Testo di riferimento >>
Su Nature è appena stato pubblicato un articolo che presenta il risultato delle ricerche di un team di scienziati capitanato da Min Hao Wong del MIT (Massachusetts Institute of Technology) nel campo della nanoingegneria e più precisamente delle nanotecnologie applicate alla bionica (è l’applicazione di metodi e sistemi biologici trovati in natura nello studio e nel design di sistemi ingegneristici e della moderna tecnologia).
Premessa: liberare terreni inquinati dai contaminanti si è rivelato essere un’impresa tutt’altro che agevole e tutt’altro che economica, si è scoperto che un modo molto efficiente di farlo è coltivarci delle piante che tramite le radici assorbiranno i contaminanti ripulendo il terreno e portandoli fino alle foglie, poi non si farà altro che togliere e smaltire la pianta, ma va sottolineato che passando gli inquinanti dalle radici che sono nascoste alla foglie le piante anche prima di essere rimosse possono funzionare da comodi indicatori della presenza di contaminanti. .
Gli scienziati stanno sviluppando sistemi che affiancano la nanoingegneria applicandola a questi processi naturali, costruendo dei sistemi bionici, per sfruttare questo processo.
Che cosa hanno fatto Wong e colleghi
Prima di tutto hanno creato dei sensori basati su nanotubi che reagiscono con l’attenuarsi della fluorescenza agli infrarossi alla presenza di nitroaromatici, poi li hanno impiantati in foglie di spinaci. in pratica se nell’ambiente ci sono composti nitroaromatici che sono alla base di molti esplosivi le foglie osservate con un visore notturno agli infrarossi appariranno aver modificato il livello di luorescenza. Inoltre viene inviato anche un segnale wifi ad uno smartphone, ma come il sommario dell’articolo scientifico originale fa notare, il punto non è tanto lo specifico dell’esperimento, cioè gli esplosivi, ma l’aver dimostrato che è possibile bioingegnerizzare le foglie di spinaci per la rilevazione di sostanze disperse nell’ambiente, è immediatamente intuibile che basterà cambiare il tipo di sensore, cioè la sostanza a cui reagisce, per cambiare le sostanze di cui si vuole ricercare la presenza.
Se da un lato gli stessi autori dello studio non nascondono che ci sono ancora diverse questioni sia ingegneristiche che ambientali da risolvere prima di un’applicazione sul campo, dall’altro sono così convinti della strada intrapresa da aver fondato una società chiamata Plantea per studiare l’applicazione all’industria della loro tecnologia.

Dati dell'esercizio >>
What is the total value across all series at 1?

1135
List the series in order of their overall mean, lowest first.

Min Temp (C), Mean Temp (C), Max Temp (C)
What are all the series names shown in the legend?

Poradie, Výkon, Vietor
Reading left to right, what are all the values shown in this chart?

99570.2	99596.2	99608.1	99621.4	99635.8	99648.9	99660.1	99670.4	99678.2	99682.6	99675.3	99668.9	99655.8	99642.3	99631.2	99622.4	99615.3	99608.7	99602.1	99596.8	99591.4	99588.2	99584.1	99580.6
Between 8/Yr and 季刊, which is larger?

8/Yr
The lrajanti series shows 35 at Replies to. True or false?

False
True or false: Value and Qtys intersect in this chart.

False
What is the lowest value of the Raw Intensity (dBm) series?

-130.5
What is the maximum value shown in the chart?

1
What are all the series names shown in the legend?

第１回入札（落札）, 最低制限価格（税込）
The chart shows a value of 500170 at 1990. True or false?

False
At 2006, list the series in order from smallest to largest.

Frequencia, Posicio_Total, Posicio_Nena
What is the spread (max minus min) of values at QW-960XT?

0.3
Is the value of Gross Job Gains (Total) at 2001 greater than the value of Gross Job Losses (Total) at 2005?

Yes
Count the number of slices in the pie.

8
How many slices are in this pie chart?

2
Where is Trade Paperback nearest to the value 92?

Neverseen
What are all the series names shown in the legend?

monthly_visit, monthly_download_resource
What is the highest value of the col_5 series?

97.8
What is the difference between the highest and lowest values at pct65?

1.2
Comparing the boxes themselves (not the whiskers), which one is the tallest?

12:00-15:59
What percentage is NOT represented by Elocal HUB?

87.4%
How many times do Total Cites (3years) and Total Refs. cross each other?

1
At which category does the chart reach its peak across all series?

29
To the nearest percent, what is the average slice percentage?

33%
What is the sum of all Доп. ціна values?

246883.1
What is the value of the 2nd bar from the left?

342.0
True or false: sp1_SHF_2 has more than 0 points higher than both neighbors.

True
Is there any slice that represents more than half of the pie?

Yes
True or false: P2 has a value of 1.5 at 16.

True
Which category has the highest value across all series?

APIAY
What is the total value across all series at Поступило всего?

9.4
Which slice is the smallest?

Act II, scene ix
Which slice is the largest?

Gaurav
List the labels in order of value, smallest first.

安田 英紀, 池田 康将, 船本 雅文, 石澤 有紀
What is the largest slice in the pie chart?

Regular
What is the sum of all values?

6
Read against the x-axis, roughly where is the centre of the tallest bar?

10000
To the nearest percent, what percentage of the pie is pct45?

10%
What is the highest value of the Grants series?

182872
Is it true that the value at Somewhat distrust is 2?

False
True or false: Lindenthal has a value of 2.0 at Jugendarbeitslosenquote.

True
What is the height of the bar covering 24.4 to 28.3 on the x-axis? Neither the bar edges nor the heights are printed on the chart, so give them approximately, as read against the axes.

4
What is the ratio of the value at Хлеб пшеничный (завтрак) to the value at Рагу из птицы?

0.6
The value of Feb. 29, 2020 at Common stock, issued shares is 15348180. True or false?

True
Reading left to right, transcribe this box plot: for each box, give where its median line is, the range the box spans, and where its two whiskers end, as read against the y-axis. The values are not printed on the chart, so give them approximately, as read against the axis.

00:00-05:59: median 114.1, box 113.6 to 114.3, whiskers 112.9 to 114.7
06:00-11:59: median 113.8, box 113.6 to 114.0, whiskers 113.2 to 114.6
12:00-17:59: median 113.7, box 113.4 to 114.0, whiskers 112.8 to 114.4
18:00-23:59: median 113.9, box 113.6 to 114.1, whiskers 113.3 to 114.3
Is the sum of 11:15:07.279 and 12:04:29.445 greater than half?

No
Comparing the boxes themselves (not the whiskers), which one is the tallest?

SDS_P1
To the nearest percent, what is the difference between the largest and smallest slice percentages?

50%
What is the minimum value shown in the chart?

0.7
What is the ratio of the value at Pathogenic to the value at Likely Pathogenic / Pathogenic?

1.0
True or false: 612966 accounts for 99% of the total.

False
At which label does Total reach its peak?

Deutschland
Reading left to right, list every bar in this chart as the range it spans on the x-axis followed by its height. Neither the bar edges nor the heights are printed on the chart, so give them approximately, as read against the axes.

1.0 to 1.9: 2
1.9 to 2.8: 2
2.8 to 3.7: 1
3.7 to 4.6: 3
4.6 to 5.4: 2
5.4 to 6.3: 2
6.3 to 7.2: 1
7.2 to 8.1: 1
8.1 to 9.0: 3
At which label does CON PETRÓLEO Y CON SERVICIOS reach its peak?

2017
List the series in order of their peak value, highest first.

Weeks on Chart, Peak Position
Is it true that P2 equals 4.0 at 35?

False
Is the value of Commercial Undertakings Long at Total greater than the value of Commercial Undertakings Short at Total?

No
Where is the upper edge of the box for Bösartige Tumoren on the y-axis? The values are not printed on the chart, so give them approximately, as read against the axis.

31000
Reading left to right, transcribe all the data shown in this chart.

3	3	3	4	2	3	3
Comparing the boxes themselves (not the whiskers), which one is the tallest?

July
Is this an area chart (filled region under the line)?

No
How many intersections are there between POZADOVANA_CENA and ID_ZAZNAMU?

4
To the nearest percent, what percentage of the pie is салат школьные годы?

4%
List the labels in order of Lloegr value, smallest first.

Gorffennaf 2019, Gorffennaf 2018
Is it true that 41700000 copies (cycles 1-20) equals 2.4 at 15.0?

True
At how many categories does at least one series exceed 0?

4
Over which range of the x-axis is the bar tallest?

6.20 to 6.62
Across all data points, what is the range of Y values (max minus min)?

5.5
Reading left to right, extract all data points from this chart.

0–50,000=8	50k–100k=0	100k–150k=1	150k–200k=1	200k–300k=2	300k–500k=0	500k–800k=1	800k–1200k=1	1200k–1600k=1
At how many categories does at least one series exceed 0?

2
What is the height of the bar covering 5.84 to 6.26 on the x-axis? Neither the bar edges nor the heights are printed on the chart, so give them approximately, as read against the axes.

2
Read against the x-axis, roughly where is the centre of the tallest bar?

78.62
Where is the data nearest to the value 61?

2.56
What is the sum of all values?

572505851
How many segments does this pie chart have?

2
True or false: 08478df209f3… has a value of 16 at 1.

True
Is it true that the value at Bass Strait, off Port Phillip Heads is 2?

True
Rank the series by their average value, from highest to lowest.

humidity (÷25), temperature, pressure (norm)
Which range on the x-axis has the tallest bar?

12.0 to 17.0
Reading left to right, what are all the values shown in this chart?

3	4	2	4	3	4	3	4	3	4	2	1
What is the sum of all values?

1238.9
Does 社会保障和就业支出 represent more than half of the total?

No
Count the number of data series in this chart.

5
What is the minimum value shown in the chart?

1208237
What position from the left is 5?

Attività A >>
Trascrivi dal testo di riferimento il passo che va da "Premessa: liberare terreni" fino a "sfruttare questo processo." compreso.
Attività B >>
Secondo il testo di riferimento, con quale nome gli autori dello studio hanno fondato una società?
Le voci riportate qui sopra sono materiale a sé, distinto dal testo di riferimento.

Risultato A >>
Premessa: liberare terreni inquinati dai contaminanti si è rivelato essere un’impresa tutt’altro che agevole e tutt’altro che economica, si è scoperto che un modo molto efficiente di farlo è coltivarci delle piante che tramite le radici assorbiranno i contaminanti ripulendo il terreno e portandoli fino alle foglie, poi non si farà altro che togliere e smaltire la pianta, ma va sottolineato che passando gli inquinanti dalle radici che sono nascoste alla foglie le piante anche prima di essere rimosse possono funzionare da comodi indicatori della presenza di contaminanti. .
Gli scienziati stanno sviluppando sistemi che affiancano la nanoingegneria applicandola a questi processi naturali, costruendo dei sistemi bionici, per sfruttare questo processo.

Risultato B >>
Plantea.